The Small Town in Each of Us

I firmly believe there is a small town in each of us. That deep, somewhere down deep, there is a yearning to be recognized, not as some kind of freak celebrity type, but just as a guy (or gal) who walks down the street and catches a hat tip from a stranger. That we can hold the door and smile as we walk into the bank or the post office and that there is a local diner somewhere with an otherwise ornery waitress who knows our name and how we take our morning coffee. You know the kind of place I’m talking about here. The kind of place where we fit in. The kind of place where everybody knows us, maybe not directly, but they know our family and they know our lives. Where we are a local, love us or hate us.

I think a big part of what I do photographically is try to find that same small town. I explore small cities (and big cities alike, if I’m being honest) looking for the charm, that grace, that can only be found within the confines of the tiny village. Sometimes I find it in the neighborhoods of the larger cities, but I’m always hunting, always digging, for that connection. That little familiar place where everybody knows everybody and the morning paper doesn’t really reveal any shocking news, at least nothing we didn’t hear from the town gossip just yesterday afternoon. Yes, I firmly believe there is a small town in each of us.

Maybe it’s because I grew up, was raised actually, in a small town just outside of a big city, a really big city, one of the largest in fact. There was always some kind of incongruity there. The small town, where everybody knew my name, felt barren and bleak at times. Like any small town, when I was sowing my wild oats, I wanted to get out, get as far away as I possibly could if, for no other reason, than to prove I actually had it in me to escape. The big city was just that, really big. It had it’s neighborhoods and I was once a part of that, but it always felt distant. I was a little bit like a boat approaching a shore, that city was just over the next horizon, so close and yet so out of reach in so many ways. Still, the city had a drumbeat all its own. Big as it was, it too was chopped up into bits and pieces, a tapestry of neighborhoods woven together like some kind of urban quilt. The city was always there, yes, but everybody had a bit of small town in them too when you boiled things down to Johnny in that neighborhood or Jane over here in this one. It’s just how things were. The city was so big, it was actually just a fusion of multiple, so very many, small towns.

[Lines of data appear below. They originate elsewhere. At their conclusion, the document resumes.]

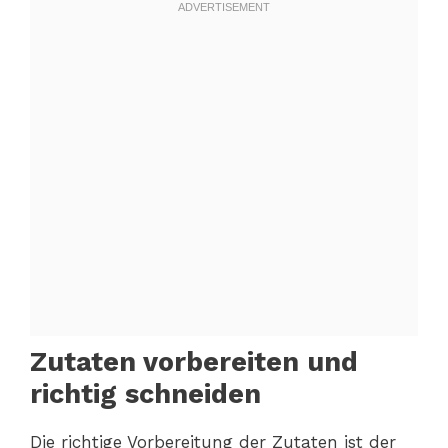
Zutaten vorbereiten und
richtig schneiden
Die richtige Vorbereitung der Zutaten ist der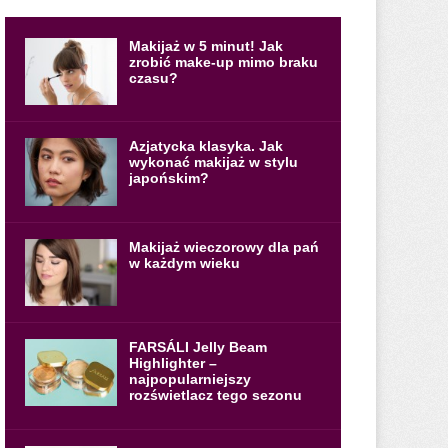
Makijaż w 5 minut! Jak
zrobić make-up mimo braku
czasu?
Azjatycka klasyka. Jak
wykonać makijaż w stylu
japońskim?
Makijaż wieczorowy dla pań
w każdym wieku
FARSÁLI Jelly Beam
Highlighter –
najpopularniejszy
rozświetlacz tego sezonu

I still think there is a small town in each of us. We each, each and every one of us, can be defined in some ways by our own personal geographic bubbles. Maybe it’s the voyeur in me, but I like exploring those small towns, finding them, revealing them, stretching their limits at times, or perhaps just celebrating them in my own little way. It’s kind of a part of what I do, maybe it contributes a bit towards explaining why I like to photograph architecture so much. I’m always looking out for that small town. You may laugh or disregard this, but I know it’s out there and I’m determined to find it and show it to you the best way that I know how.

Is there a small town in you?

Until next time…

PS This one taken in a small town on the island of Santorini, near the city of Fira. Pink and white buildings at dusk, with a couple of blue domes thrown in for good measure.